SELECTED PASSAGE »
• erinnicolefish

Safe (& very long) Travels

When I first found out I was going to cover the U-17 World Cup in Uruguay, one of the first things I thought was how cool it would be to do blog posts as often as possible so that everyone can understand some of the experiences that I am actually emerged in, rather than just reading and seeing the World Cup content I put out.

Albany Airport-- November 10, 2018.

I thought I would be writing my first post in a comfortable hotel bed at night beaming with excitement after meeting the incredible reporters and mentors that have flown in from all over the world for the AIPS Young Reporters Program. The funny thing about media… when you have a plan it never works the way you want it to.

Instead, I missed orientation completely and will not be getting to Montevideo until 3:30 a.m. (I’m currently writing this on the plane).

[Joint position lists]
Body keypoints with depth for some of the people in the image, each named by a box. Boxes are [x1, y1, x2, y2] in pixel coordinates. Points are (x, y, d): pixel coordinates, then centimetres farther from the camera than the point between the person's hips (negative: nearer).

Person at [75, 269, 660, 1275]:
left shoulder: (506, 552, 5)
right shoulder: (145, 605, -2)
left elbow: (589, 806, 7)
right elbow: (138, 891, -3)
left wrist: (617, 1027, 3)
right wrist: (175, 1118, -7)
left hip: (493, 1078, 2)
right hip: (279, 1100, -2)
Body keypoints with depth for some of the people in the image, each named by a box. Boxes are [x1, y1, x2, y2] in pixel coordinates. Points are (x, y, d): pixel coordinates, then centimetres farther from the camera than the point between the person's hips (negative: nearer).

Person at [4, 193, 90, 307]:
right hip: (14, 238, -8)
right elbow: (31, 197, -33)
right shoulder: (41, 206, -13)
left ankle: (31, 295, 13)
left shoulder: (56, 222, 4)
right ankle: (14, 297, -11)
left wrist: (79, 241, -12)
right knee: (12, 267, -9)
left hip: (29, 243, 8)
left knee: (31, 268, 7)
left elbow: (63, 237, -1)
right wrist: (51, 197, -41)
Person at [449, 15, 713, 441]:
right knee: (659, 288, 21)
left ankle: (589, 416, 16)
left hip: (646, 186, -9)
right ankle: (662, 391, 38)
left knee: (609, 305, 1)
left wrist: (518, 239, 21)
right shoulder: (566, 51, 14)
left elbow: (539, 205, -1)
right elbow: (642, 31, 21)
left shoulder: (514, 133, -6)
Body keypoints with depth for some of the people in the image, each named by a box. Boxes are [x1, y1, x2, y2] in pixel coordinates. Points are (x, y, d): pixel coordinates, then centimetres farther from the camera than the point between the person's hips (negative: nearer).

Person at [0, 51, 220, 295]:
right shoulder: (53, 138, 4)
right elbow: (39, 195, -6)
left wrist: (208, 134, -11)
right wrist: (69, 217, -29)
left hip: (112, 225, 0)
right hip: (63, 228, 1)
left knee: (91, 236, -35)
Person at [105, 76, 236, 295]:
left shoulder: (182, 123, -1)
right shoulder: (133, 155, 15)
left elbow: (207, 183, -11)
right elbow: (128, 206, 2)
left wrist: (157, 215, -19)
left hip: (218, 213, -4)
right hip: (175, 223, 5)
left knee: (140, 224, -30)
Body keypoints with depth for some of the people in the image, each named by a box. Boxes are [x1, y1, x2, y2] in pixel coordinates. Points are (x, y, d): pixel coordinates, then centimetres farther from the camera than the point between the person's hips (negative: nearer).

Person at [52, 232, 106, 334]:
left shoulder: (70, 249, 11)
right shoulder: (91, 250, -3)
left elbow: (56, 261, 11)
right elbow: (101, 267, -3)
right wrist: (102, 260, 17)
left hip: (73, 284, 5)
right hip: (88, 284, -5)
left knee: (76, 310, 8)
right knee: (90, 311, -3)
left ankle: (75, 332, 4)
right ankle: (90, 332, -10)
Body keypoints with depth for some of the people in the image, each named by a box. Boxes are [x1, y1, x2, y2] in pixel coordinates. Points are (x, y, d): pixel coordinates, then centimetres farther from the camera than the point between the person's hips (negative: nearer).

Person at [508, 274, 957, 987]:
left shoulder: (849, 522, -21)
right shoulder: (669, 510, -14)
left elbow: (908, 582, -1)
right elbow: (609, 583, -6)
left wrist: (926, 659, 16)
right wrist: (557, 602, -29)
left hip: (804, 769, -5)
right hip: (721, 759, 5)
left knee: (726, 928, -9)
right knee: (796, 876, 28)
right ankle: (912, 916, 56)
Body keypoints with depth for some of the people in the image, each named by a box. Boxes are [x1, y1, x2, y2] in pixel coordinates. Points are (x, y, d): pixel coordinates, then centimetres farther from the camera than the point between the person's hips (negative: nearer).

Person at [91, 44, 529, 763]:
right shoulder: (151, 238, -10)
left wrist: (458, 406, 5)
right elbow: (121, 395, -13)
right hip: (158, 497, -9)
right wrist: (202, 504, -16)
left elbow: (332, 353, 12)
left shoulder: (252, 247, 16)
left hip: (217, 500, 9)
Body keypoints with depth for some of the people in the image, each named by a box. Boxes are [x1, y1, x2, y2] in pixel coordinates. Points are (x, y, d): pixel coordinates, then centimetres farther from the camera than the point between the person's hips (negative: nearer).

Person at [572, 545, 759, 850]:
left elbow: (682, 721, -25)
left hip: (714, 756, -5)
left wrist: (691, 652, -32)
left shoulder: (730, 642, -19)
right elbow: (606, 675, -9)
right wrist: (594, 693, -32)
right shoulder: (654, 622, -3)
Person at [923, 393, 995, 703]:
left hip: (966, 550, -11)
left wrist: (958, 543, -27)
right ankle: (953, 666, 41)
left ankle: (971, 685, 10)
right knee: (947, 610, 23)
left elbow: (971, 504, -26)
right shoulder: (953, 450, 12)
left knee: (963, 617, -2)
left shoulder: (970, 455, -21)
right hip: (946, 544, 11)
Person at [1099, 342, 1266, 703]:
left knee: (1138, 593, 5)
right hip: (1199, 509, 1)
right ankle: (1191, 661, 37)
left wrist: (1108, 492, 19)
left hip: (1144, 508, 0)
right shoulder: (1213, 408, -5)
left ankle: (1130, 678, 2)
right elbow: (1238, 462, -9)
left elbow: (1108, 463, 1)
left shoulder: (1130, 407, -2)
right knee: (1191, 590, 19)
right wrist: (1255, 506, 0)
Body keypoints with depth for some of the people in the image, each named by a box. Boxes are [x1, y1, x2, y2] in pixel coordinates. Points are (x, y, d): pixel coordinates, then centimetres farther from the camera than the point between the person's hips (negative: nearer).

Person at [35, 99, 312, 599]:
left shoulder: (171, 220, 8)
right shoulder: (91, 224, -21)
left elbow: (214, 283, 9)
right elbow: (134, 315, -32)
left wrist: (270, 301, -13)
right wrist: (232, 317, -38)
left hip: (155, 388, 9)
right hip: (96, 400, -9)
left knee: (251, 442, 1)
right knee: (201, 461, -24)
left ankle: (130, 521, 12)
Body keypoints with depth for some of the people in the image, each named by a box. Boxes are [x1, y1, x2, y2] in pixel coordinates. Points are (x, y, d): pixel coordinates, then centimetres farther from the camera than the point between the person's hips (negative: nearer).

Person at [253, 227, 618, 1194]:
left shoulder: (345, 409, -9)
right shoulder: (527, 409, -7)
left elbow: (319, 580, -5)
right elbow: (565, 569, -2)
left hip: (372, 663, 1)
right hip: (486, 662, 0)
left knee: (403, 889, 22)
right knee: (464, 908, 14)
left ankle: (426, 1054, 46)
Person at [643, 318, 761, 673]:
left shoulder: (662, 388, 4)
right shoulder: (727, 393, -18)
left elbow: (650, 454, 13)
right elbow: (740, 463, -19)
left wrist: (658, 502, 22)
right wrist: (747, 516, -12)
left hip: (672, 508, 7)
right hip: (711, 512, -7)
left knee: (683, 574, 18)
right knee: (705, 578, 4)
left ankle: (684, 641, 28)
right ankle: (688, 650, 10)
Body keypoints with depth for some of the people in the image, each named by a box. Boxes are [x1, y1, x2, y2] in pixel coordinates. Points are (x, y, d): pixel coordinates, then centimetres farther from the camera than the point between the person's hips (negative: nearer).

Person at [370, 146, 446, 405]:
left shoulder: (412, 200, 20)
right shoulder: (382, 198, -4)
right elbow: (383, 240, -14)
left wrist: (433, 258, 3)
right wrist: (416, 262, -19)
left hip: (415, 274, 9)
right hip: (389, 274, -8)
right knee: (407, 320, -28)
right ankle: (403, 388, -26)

EXERCISE PROMPT » Reproduce the passage of the travel blog post starting with "Albany Airport-- November" and going on through "want it to.".

EXERCISE RESULT »
Albany Airport-- November 10, 2018.

I thought I would be writing my first post in a comfortable hotel bed at night beaming with excitement after meeting the incredible reporters and mentors that have flown in from all over the world for the AIPS Young Reporters Program. The funny thing about media… when you have a plan it never works the way you want it to.